Although relaxed homeostasis enables adult desert tortoises to make it through tough times, nutritional stress is a nearly constant feature of their lives. Exactly what effects that stress may have on tortoises is not known, but in vertebrates, stress of any kind generally triggers the release of the stress hormones corticosterone and cortisone. Prolonged high levels of those hormones can reduce the effectiveness of the immune system, thereby allowing infections or diseases to become established.
Whatever the mechanism, stress combined with disease has proved to be deadly for tortoises. In the late 1980s and early 1990s in the western Mojave, desert tortoise populations crashed [see sidebar below]. Elliott R. Jacobson, a veterinarian and zoologist at the University of Florida in Gainesville, and his colleagues discovered that a respiratory disease caused by Mycoplasma microbes was spreading rapidly in wild tortoises that were already weakened by drought.

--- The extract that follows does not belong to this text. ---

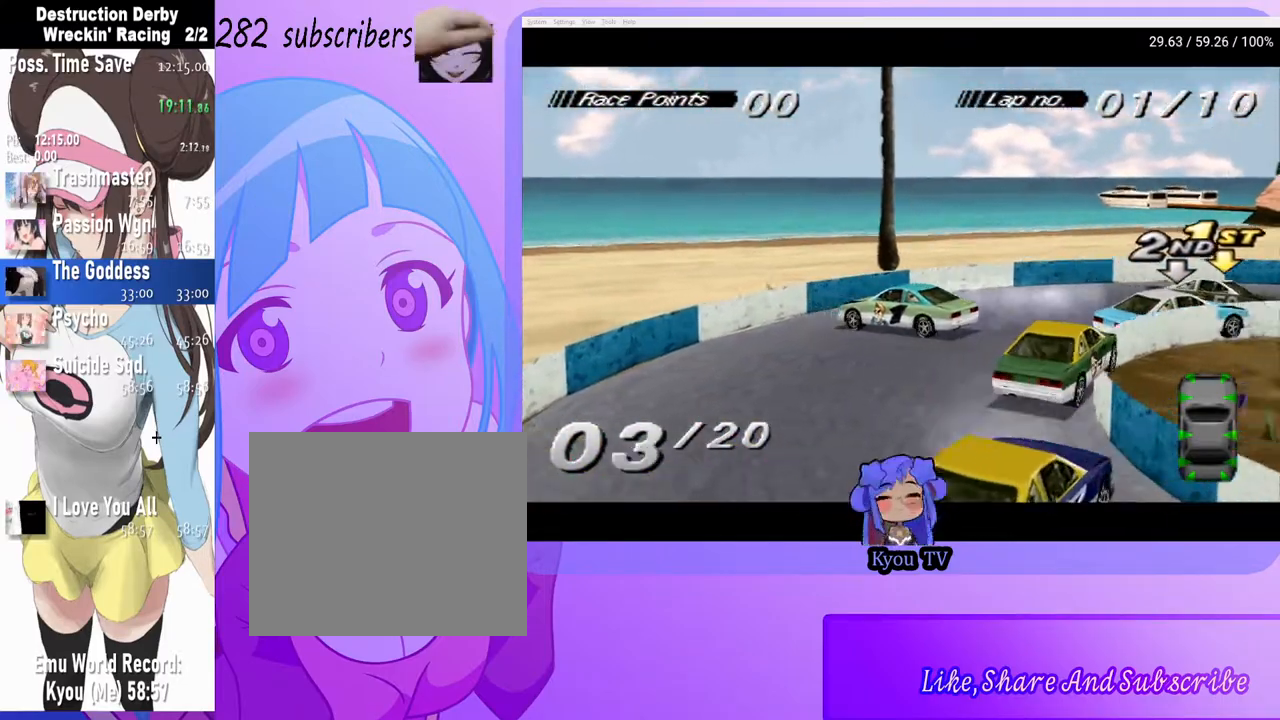
{"buttons": ["SQUARE"], "events": [[483, "DPAD_RIGHT", "up"]]}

The benefit of relaxed homeostasishaving a better chance of surviving droughtcomes at the cost of greater susceptibility to disease. In the modern world of disease microorganisms that spread by jet plane, that cost may be a high one.
Tortoises and turtles are the descendants of an ancient lineage, well known for their keen survival skills. However precarious their lives in the desert, tortoises have persisted for millennia by adapting their biochemistry in unusual but effective ways. But those techniques could soon become a lost art. Today there may be fewer desert tortoises in the Mojave Desert than there are living as captive pets in the backyards of Los Angeles County. Our ongoing efforts to understand how tortoises live in the wild can help ensure that after conquering the desert, they will still be able to survive without being relegated to captivity in suburbia.